For the second time the poet visited the Nizhny Novgorod Region to see places associated with Pugachev. Pushkin rushed to his office in Boldino to complete his “History of Pugachev.” During the same visit, he wrote “The Bronze Horseman”, “Angelo”, “The Tale of the Fisherman and the Fish”, “The Tale of the Dead Princess and the Seven Knights” and other works.
Alexander Pushkin may have visited another place in Nizhny Novgorod — the provincial archive. In the poet’s draft notes, 83 documents about Pugachev’s Uprising were copied and summarized, and six of them originated from Novgorod.
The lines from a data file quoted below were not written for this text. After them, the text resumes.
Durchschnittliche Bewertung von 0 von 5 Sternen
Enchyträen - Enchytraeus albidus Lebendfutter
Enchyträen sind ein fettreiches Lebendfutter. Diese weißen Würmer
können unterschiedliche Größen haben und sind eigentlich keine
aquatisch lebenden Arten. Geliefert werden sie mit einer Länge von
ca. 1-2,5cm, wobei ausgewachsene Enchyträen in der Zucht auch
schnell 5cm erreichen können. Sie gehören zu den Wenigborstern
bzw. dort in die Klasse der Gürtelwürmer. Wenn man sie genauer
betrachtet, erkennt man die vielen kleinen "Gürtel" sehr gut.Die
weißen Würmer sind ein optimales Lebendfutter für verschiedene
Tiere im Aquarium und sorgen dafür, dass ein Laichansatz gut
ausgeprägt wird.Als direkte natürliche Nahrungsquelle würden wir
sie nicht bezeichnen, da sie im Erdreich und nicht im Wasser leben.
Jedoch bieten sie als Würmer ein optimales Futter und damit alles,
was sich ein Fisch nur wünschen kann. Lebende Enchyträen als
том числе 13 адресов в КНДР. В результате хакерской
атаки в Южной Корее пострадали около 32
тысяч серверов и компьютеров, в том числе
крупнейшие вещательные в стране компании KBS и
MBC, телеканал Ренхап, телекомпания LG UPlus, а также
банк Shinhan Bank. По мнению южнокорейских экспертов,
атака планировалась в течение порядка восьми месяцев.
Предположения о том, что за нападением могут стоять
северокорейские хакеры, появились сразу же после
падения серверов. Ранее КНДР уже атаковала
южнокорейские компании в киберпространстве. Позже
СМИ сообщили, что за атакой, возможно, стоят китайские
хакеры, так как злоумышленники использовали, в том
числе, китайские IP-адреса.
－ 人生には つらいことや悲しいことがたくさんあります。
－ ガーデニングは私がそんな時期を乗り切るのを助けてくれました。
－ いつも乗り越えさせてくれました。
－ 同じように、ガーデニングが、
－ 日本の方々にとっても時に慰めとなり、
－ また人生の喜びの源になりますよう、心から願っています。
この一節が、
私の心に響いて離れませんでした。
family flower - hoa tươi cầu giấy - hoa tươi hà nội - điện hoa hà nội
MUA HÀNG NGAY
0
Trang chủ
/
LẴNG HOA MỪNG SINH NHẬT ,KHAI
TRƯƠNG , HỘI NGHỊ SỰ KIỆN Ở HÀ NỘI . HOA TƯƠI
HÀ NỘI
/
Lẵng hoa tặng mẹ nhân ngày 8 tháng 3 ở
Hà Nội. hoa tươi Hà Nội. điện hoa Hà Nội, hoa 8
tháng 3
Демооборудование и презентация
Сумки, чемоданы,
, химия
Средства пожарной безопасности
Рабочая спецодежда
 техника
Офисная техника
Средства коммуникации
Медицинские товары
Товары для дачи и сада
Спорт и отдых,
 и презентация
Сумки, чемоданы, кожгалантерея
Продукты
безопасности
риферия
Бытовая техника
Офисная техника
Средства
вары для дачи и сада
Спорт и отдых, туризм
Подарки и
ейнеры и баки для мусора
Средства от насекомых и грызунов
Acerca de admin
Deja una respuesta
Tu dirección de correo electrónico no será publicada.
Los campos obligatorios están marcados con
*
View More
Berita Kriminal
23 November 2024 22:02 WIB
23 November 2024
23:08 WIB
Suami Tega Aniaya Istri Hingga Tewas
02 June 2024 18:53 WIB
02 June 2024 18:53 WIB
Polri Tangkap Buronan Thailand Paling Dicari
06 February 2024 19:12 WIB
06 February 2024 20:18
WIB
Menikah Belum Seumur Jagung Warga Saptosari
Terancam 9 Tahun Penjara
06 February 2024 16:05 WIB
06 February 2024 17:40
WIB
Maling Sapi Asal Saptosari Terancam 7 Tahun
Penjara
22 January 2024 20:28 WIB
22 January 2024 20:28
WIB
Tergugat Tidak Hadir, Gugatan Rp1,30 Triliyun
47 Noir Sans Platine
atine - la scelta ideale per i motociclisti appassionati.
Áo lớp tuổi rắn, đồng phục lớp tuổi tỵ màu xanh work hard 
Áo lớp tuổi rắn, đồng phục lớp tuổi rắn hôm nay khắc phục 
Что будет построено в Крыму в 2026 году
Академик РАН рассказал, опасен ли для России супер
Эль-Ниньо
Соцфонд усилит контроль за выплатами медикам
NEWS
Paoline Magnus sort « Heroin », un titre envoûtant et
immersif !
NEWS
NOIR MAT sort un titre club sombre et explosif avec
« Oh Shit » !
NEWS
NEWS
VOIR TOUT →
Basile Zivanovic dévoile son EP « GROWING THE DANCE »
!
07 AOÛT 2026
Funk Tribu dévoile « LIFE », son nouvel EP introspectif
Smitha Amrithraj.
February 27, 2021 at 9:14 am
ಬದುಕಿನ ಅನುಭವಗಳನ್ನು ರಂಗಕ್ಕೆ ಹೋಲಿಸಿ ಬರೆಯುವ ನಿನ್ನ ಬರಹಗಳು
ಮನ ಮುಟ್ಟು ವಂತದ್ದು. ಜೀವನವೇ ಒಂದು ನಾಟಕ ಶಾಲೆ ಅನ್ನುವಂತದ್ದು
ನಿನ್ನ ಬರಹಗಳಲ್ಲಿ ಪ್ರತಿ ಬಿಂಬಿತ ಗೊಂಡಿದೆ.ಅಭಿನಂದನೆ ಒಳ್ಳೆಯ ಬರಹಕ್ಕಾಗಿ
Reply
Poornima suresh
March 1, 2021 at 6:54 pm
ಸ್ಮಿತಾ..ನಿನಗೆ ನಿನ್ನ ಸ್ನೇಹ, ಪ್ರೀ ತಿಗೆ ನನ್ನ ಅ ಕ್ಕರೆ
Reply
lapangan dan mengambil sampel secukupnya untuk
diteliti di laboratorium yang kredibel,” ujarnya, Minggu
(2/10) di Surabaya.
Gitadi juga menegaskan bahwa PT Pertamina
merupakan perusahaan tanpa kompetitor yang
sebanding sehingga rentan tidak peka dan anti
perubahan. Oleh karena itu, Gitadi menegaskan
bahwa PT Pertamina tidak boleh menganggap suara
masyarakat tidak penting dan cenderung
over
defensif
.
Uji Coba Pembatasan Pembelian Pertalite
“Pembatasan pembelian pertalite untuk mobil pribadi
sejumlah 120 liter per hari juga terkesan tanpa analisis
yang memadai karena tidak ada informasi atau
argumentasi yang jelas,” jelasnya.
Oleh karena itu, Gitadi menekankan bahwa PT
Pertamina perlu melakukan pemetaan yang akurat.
After the fire of 1809, the archive was placed in the Dmitrievskaya Tower of the Kremlin and was kept there with a short break until the late 19th century, when the tower underwent renovations. Pushkin was very cordially and warmly received at the house of Governor Mikhail Petrovich Buturlin. He was invited to lunch the next day, and only a few weeks later, while in Orenburg, he understood the reason for such an affectionate reception: the Nizhny Novgorod governor mistook him for an auditor who arrived with a special task to investigate his “failures”, and hurried to share this in a letter to the Orenburg governor, General Petrovsky, with whom Pushkin was staying when the letter came to the addressee. This news amused the poet very much.
The last time Pushkin came to Boldino was in 1834.
He spent about three weeks there. During that visit, he completed “The Tale of
the Golden Cockerel” and his work on “The Captain’s Daughter” was underway.